Je vous ai parlé tantôt de l’utilisation d’une technologie appropriée. Compte tenu de la haute technicité des systèmes et logiciels à mettre en œuvre pour réussir la collecte et le traitement des données, il s’agit d’une technologie qui n’est pas à la portée de tous. Dans la recherche du mode opé- ratoire le plus technologiquement adapté au Ravip, la Société Safran Is, Safran Identity and Security, leader mondial des solutions d’identité et de sécurité, réputée en matière de systèmes biométriques à base d’empreintes digitales a été identifiée. Elle a une expertise de plus de 40 ans dans le domaine de la biométrie et une solide capacité à répondre aux besoins d’efficacité, de sécurité et de confidentialité des informations personnelles des citoyens. C’est elle qui fournit la technologie spécifique à utiliser dans le cadre du Ravip. Cependant, cette société se contente juste de fournir la technologie nécessaire. La mise à disposition de la technologie par Safran Is, n’inclut en aucun cas un droit de disposition des données, ni un droit de transaction avec une tierce personne encore moins le transfert hors du territoire béninois. Les résultats du Ravip appartiennent à l’État béninois et sont placés sous la responsabilité du Ministère de l’Intérieur et de la Sécurité Publique. En outre, Safran Is est astreinte à des garanties de sécurité et de confidentialité relativement aux données traitées par la technologie mise à disposition.

Cette société n’est-elle pas contestée au Kenya depuis l’organisation de la dernière élection présidentielle ?

Vous avez vous-même parlé d’élection présidentielle. Au cours de chaque élection, il y a un vainqueur et un perdant. Les conflits entre les gagnants de l’élection et l’opposition sont des conflits politiques qui n’entachent en rien la crédibilité de la technologie mise à disposition par la Société Safran Is. De plus, le Ravip ne vise aucun objectif électoral.

Vous nous parlez de fichier national centralisé, donc de données informatiques de tous les citoyens réunies en une seule base. Quelles sont les garanties, les précautions prises pour sécuriser ces données et les tenir hors de la portée des cybercriminels et autres hackers ?

Plusieurs précautions ont été prises. D’abord des garanties ont été obtenues de la Société offrant la technologie. Ensuite les données étant sous la responsabilité du Ministère de l’intérieur et de la Sécurité Publique, vous comprendrez que je ne puisse entrer dans le détail de ces précautions.

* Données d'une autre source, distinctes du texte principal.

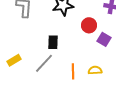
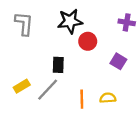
red circle: (89, 25) -> (88, 41), moved
yellow rectangle: (14, 60) -> (22, 86), moved

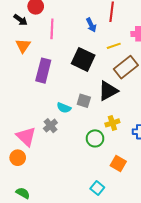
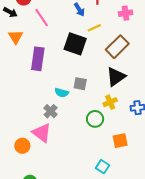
pink line: (52, 29) -> (42, 18), turned -30
yellow line: (114, 46) -> (94, 28), moved
black triangle: (108, 91) -> (116, 77), moved
pink triangle: (26, 137) -> (42, 133), moved
orange square: (118, 163) -> (120, 141), turned -35

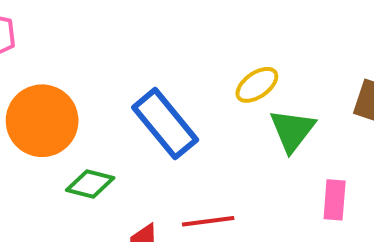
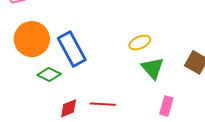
blue rectangle: (165, 124) -> (72, 49), moved
green triangle: (292, 130) -> (153, 68), turned -30

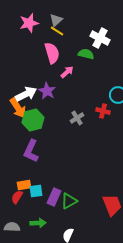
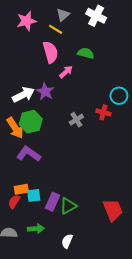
gray triangle: (56, 20) -> (63, 15), moved
white cross: (100, 38) -> (96, 16), moved
orange arrow: (18, 108) -> (15, 128), moved
purple L-shape: (31, 151) -> (29, 154), turned 100

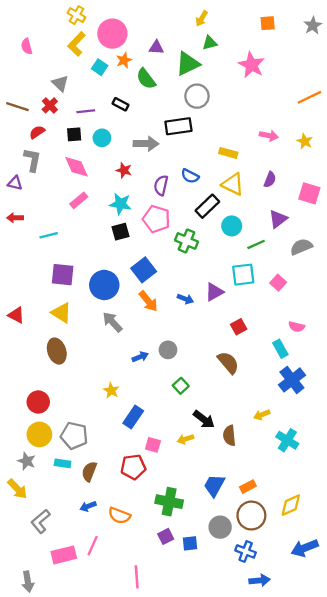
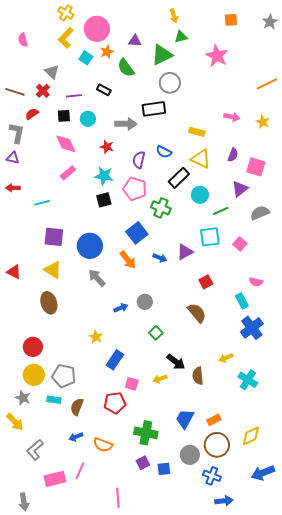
yellow arrow: (202, 19) -> (174, 16), turned -48
gray L-shape: (32, 160) -> (17, 133), moved
pink square: (309, 193) -> (256, 167), moved
blue square: (144, 270) -> (137, 233), moved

Quel sera le rôle de la commission Nationale de l’Informatique et des libertés dans le déroulement des opérations du Ravip ?

Il importe de préciser que nonobstant l’autorisation déjà donnée par la Cnil, la Cnil conserve un droit de regard sur toutes les opérations de collecte de données faites dans le cadre du Ravip. Elle aura à exercer un contrôle continu tout au long du processus sur les structures en charge de la réalisation des traitements.

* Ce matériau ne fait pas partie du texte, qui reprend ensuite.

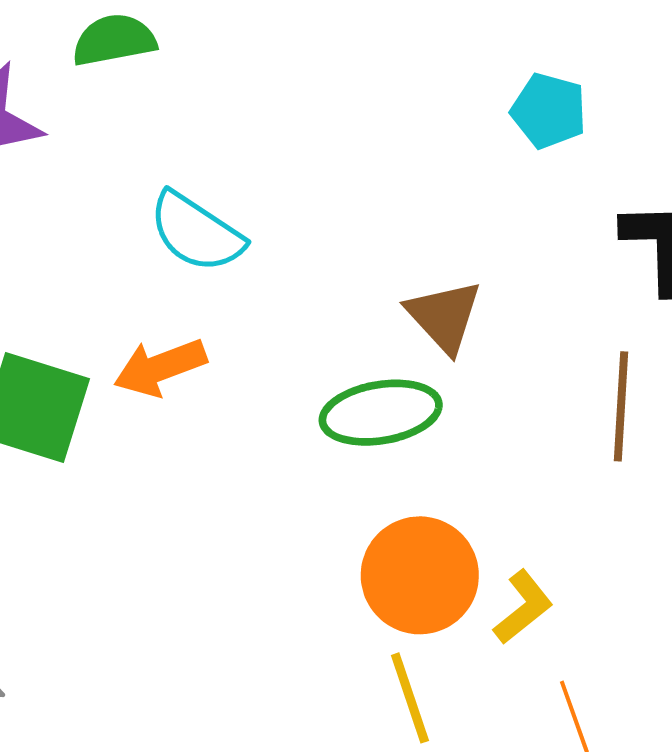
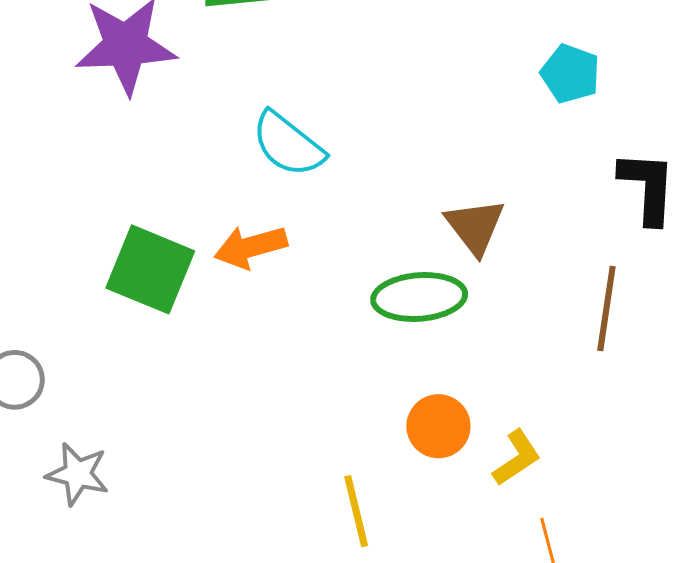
orange circle: (420, 575) -> (438, 426), size x0.7
yellow line: (410, 698) -> (356, 511), moved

Après les principales opérations de recensement, un processus est-il prévu pour prendre en charge les personnes omises ou n’ayant pas pu se faire enregistrer ?

Oui, les personnes n’ayant pas été prises en compte lors du recensement ont la possibilité de se faire prendre en compte par un processus continu de recensement dont les services seront ouverts dans chaque commune. Les résidents seront aussi pris en compte dans le cadre de leurs demandes de titres ou de programmes de gestion de communautés. C’est dire en d’autres termes qu’il y aura un service continu au niveau de chaque commune pour prendre en compte les personnes restantes. C’est le lieu de préciser que toute personne enregistrée pourra également consulter ses données et les rectifier le cas échéant.

Quel mot de fin avez-vous à lancer à la population concernée par ce recensement ?

Au Bénin, jusqu’à ce jour nous ne disposons pas d’une base de données semblable à celle qui sera mise en place avec le Ravip. Dans la mesure où ce recensement n’a pas une vocation électorale et n’est pas faite à ces fins, je voudrais exhorter les populations à sortir massivement et à se faire enregistrer car, ce faisant elles entrent dans la nouvelle dynamique de gestion et apportent leur pierre à la construction du Bénin.